Mo., 19.06.2017

Stadion des SC Preußen Borhorst CDU schießt scharf

Platzwart Michael Barbato wird auch in den kommenden Jahren noch an der Gräfin-Bertha-Straße seiner Arbeit nachgehen, ist die Bürgermeisterin überzeugt.

Platzwart Michael Barbato wird auch in den kommenden Jahren noch an der Gräfin-Bertha-Straße seiner Arbeit nachgehen, ist die Bürgermeisterin überzeugt. Foto: Axel Roll

Borghorst - 

Ein Sportverein ohne Sportgelände. Gibt es nicht? Vielleicht doch. Denn noch steht nicht fest, ob der SC Preußen Borghorst auch im Jahr 2018 das Gelände an der Gräfin-Bertha-Straße nutzen kann. Als im Februar der Verkauf des Grundstücks an ein Tochterunternehmen der Baufirma Arning öffentlich wurde, zeigte sich Geschäftsführer Michael Fieke optimistisch, dass das Stadion dem Sportverein sowie Schulen und Kindergärten auch in 2018 und darüber hinaus zur Verfügung steht. Diese Einschätzung gilt auch noch heute, bestätigt Oliver Hock, ebenfalls Geschäftsführer der Firma Arning. Eine Einigung über eine Pachtverlängerung mit der Stadt sei bislang aber nicht erzielt. Wie Bürgermeisterin Claudia Bögel-Hoyer erläuterte, gehen die Verhandlungen in der nächsten Woche in die heiße Phase.

Von Axel Roll und Vera Szybalski

Die für Ende Mai angepeilte Einigung kam nicht zustande, als nächster Termin sei ihm dann Ende Juni genannt worden, sagt Karl-Heinz Brinkert. Nervös wird der Preußen-Vorsitzende (noch) nicht: „Ich werde im Moment nicht unruhig. Ich gehe davon aus, dass die Nutzung auf dem jetzigen Gelände noch drei bis vier Jahre möglich ist.“ Ansonsten müsse die Stadt für eine adäquate Alternative sorgen.
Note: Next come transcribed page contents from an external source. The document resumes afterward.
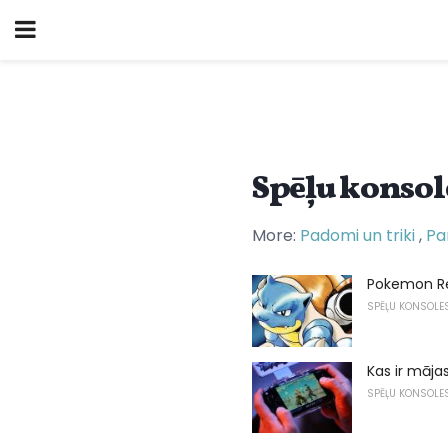
Spēļu konsol
More:
Padomi un triki
,
Pa
Pokemon Red
SPĒĻU KONSOLE
Kas ir māj
SPĒĻU KONSOLE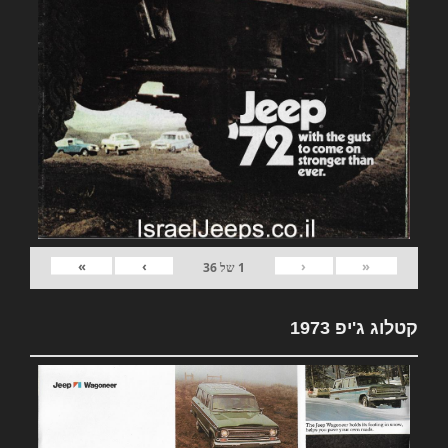
»
›
‹
«
1
של
36
קטלוג ג'יפ 1973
Auch in der Politik gibt es bei dem Thema Bewegung: Als die CDU Borghorst sich vor Ort beim Stellvertretenden Vereinsvorsitzenden Reinhard Rotterdam über den aktuellen Sachstand informierte, warfen verschiedene Teilnehmer die kritische Frage auf, wer denn bei der Stadt geschlafen habe. Durch einen Blick in die Verträge hätte man wissen können, wann der Pachtvertrag endet, heißt es in einer Pressemitteilung der Christdemokraten. Sie stellen die Frage: „Warum hat die Stadt ihr verbrieftes Vorkaufsrecht nicht rechtzeitig genutzt oder mit dem vormaligen Grundstückseigentümer eine akzeptable Lösung gesucht?“ Günter Marquard, Vorsitzender der CDU Borghorst, stellte klar, dass seine Fraktion mit der Entwicklung absolut unzufrieden sei. Bürgermeisterin Claudia Bögel-Hoyer kann diese Kritik überhaupt nicht nachvollziehen. So sei die Behauptung, die Stadt besitze ein Vorkaufsrecht, falsch. Bögel-Hoyer wörtlich: „So ein Recht haben wir nicht.“ Außerdem sei der Verkauf des Geländes Ende vergangenen Jahres ohne Wissen der Stadt über die Bühne gegangen. Erst im Januar habe die Verwaltung davon erfahren. Der Eigentümer der Fläche habe die Stadt bewusst heraushalten wollen.

Die Einlassung der CDU kann die Bürgermeisterin auf vor dem Hintergrund nicht verstehen, dass es im Vorfeld interfraktionelle Runden gegeben habe, in denen die Verwaltung über den Stand der Dinge umfassend informiert habe.

Claudia Bögel-Hoyer geht davon aus, dass sich in nächster Zeit keine Änderungen für den Sport ergeben werden. Das Areal sei Gemeinbedarfsfläche und dürfe somit nicht bebaut werden. Nur mit dem Willen der Politik könne es in Bauland umgewandelt werden. „Das weiß auch der neue Eigentümer.“ So seien beide Seiten an einer einvernehmlichen Einigung interessiert.

Gekauft hatte Arning das Sportgelände an der Gräfin-Bertha-Straße, um es auf lange Sicht in Bauland umzuwandeln. In den Verhandlungen der Stadt wird es deshalb wohl auch um einen neuen Standort für ein Stadion gehen. In dem Zusammenhang wird immer wieder ein Gelände neben der Realschule am Buchenberg bis zur Burgsteinfurter Straße genannt. Im Flächennutzungsplan ist dieses Gebiet als Sportfläche ausgewiesen, tatsächliche Baurechte für ein Stadion gibt es allerdings noch nicht.